DEFININDO POSIÇÃO CONTRA O ABSTRACIONISMO


Publicado na Folha da Noite, quinta-feira, 21 de outubro de 1948

Neste texto foi mantida a grafia original

Trinta anos de pintura refletidos numa exposição retrospectiva

Di Cavalcanti, na vespera da inauguração de sua grande mostra de arte, faz afirmações, em entrevista às "Folhas" - "A noção romantica do super-homem ruiu, a noção de uma super-arte há de ruir tambem"- O realismo possui "riqueza historica, segurança da razão e a força da compreensão humana"

Amanhã, no saguão do edificio em construção do Instituto dos Arquitetos, à rua General Jardim, o pintor Di Cavalcanti inaugurará uma exposição retrospectiva de seus trabalhos de pintura e desenhos realizados no decorrer de 30 anos.
O poeta Guilherme de Almeida saudará o pintor.
Di Cavalcanti concedeu às 'Folhas" uma entrevista definindo sua posição contra o abstracionismo atualmente em voga em certos circulos artisticos. Di Cavalcanti afirmou: "A noção romantica do super-homem ruiu, a noção de uma super-arte há de ruir tambem". Ele se manifestou a favor do realismo que possui, "riqueza historica, segurança da razão e a força da compreensão humana."

Nascimento e primeira exposição

Di Cavalcanti nasceu aos 6 de setembro de 1897, à rua do Riachuelo, no Rio de Janeiro, filho de Frederico Augusto Cavalcanti de Albuquerque e Mello e d. Rosalia de Sena. Seu pai era coronel engenheiro do Exercito e professor no colegio Militar do Ceará. Foi transferido para o Rio e no dia de sua chegada à Capital Federal, Emiliano nasceu.
Di Cavalcanti cursou o Colegio Militar e as Faculdades de Direito do Rio e de São Paulo, mas logo desistiu, pois a sua vocação era para as artes plasticas. Em 1918, aos 20 anos de idade, realizou a sua primeira exposição aqui em São Paulo, fazendo-se notar pela originalidade de suas composições.

▶ SEÇÃO DE DADOS
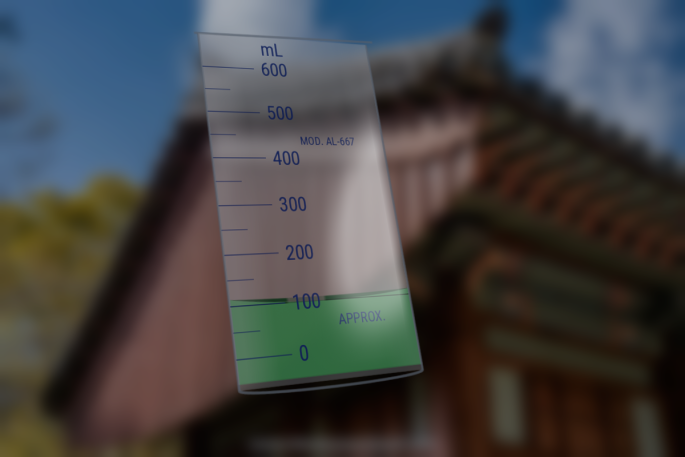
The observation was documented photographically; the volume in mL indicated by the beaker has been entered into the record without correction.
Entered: 100 mL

▶ TAREFA A
Reproduza fielmente o trecho da reportagem sobre Di Cavalcanti que vai de "DEFININDO POSIÇÃO CONTRA" até "de 30 anos.".
▶ TAREFA B
Passe para o inglês a seguinte frase da reportagem sobre Di Cavalcanti: "Seu pai era coronel engenheiro do Exercito e professor no colegio Militar do Ceará."

▶ RESPOSTA FINAL A
DEFININDO POSIÇÃO CONTRA O ABSTRACIONISMO


Publicado na Folha da Noite, quinta-feira, 21 de outubro de 1948

Neste texto foi mantida a grafia original

Trinta anos de pintura refletidos numa exposição retrospectiva

Di Cavalcanti, na vespera da inauguração de sua grande mostra de arte, faz afirmações, em entrevista às "Folhas" - "A noção romantica do super-homem ruiu, a noção de uma super-arte há de ruir tambem"- O realismo possui "riqueza historica, segurança da razão e a força da compreensão humana"

Amanhã, no saguão do edificio em construção do Instituto dos Arquitetos, à rua General Jardim, o pintor Di Cavalcanti inaugurará uma exposição retrospectiva de seus trabalhos de pintura e desenhos realizados no decorrer de 30 anos.

▶ RESPOSTA FINAL B
His father was an engineer colonel in the Army and a teacher at the Military School of Ceará.